TASK DIRECTIONS: As the answer, set down the lines below from the one containing "Traavik, Laura E. M.;" through the one containing "Разводим согласно инструкции", exactly and inclusively, and no others.

TASK MATERIAL:
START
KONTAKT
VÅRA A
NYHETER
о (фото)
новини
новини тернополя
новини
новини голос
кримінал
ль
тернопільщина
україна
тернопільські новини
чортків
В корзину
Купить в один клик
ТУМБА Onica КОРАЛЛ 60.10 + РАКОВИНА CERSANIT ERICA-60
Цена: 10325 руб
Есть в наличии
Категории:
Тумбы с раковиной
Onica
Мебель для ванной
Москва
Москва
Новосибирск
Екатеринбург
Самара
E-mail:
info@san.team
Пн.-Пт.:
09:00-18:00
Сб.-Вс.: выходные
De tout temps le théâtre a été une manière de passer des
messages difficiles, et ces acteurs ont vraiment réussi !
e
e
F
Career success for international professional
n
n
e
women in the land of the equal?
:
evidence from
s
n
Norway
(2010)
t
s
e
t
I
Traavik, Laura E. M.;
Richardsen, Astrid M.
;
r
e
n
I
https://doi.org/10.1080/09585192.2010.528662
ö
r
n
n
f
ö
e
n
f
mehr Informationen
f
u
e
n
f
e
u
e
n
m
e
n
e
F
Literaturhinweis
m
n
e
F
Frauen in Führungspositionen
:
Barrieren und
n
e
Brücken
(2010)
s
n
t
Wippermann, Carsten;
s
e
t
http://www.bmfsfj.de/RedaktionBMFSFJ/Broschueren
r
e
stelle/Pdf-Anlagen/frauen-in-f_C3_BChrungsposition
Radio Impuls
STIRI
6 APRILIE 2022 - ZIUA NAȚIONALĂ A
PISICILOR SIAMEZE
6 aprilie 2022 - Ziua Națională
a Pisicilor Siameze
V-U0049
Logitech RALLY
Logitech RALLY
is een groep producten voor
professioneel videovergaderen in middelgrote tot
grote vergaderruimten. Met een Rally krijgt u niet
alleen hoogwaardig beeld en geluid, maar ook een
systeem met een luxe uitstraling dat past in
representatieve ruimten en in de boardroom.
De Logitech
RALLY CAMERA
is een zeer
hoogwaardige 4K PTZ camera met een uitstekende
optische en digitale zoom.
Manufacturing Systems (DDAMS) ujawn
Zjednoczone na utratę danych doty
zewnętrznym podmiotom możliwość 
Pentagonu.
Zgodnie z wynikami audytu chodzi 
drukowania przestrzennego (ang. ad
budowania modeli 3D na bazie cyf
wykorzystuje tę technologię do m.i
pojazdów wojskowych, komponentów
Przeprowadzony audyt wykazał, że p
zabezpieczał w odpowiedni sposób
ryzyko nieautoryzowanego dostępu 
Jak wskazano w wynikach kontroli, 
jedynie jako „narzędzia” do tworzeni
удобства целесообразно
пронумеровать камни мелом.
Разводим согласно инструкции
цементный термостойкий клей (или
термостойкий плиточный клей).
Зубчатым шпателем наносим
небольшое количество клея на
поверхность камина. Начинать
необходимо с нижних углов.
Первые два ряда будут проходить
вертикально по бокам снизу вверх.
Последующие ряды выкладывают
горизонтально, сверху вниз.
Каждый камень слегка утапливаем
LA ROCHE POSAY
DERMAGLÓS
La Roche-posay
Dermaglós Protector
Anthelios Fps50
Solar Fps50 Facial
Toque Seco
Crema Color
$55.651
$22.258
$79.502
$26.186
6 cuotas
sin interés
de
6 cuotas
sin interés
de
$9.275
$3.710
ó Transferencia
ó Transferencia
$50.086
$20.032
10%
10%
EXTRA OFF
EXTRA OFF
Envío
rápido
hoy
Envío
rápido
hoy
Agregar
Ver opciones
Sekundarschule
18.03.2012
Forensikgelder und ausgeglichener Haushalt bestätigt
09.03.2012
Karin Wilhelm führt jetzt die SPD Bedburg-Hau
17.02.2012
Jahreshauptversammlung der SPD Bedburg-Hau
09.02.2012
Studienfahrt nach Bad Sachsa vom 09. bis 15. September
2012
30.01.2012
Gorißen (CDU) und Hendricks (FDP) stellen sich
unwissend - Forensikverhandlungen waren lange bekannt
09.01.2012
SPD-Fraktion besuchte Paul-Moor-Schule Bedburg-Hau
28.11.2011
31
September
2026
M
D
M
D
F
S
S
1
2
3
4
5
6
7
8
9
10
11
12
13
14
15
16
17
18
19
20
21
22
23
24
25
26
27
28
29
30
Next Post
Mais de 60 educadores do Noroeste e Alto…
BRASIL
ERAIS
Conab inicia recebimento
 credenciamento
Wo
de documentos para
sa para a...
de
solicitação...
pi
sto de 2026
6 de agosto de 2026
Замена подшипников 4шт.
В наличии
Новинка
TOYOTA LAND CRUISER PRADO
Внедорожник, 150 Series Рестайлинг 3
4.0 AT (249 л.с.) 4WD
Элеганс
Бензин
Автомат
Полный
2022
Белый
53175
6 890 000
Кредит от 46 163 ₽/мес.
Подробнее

FINISHED EXERCISE:
Traavik, Laura E. M.;
Richardsen, Astrid M.
;
r
e
n
I
https://doi.org/10.1080/09585192.2010.528662
ö
r
n
n
f
ö
e
n
f
mehr Informationen
f
u
e
n
f
e
u
e
n
m
e
n
e
F
Literaturhinweis
m
n
e
F
Frauen in Führungspositionen
:
Barrieren und
n
e
Brücken
(2010)
s
n
t
Wippermann, Carsten;
s
e
t
http://www.bmfsfj.de/RedaktionBMFSFJ/Broschueren
r
e
stelle/Pdf-Anlagen/frauen-in-f_C3_BChrungsposition
Radio Impuls
STIRI
6 APRILIE 2022 - ZIUA NAȚIONALĂ A
PISICILOR SIAMEZE
6 aprilie 2022 - Ziua Națională
a Pisicilor Siameze
V-U0049
Logitech RALLY
Logitech RALLY
is een groep producten voor
professioneel videovergaderen in middelgrote tot
grote vergaderruimten. Met een Rally krijgt u niet
alleen hoogwaardig beeld en geluid, maar ook een
systeem met een luxe uitstraling dat past in
representatieve ruimten en in de boardroom.
De Logitech
RALLY CAMERA
is een zeer
hoogwaardige 4K PTZ camera met een uitstekende
optische en digitale zoom.
Manufacturing Systems (DDAMS) ujawn
Zjednoczone na utratę danych doty
zewnętrznym podmiotom możliwość 
Pentagonu.
Zgodnie z wynikami audytu chodzi 
drukowania przestrzennego (ang. ad
budowania modeli 3D na bazie cyf
wykorzystuje tę technologię do m.i
pojazdów wojskowych, komponentów
Przeprowadzony audyt wykazał, że p
zabezpieczał w odpowiedni sposób
ryzyko nieautoryzowanego dostępu 
Jak wskazano w wynikach kontroli, 
jedynie jako „narzędzia” do tworzeni
удобства целесообразно
пронумеровать камни мелом.
Разводим согласно инструкции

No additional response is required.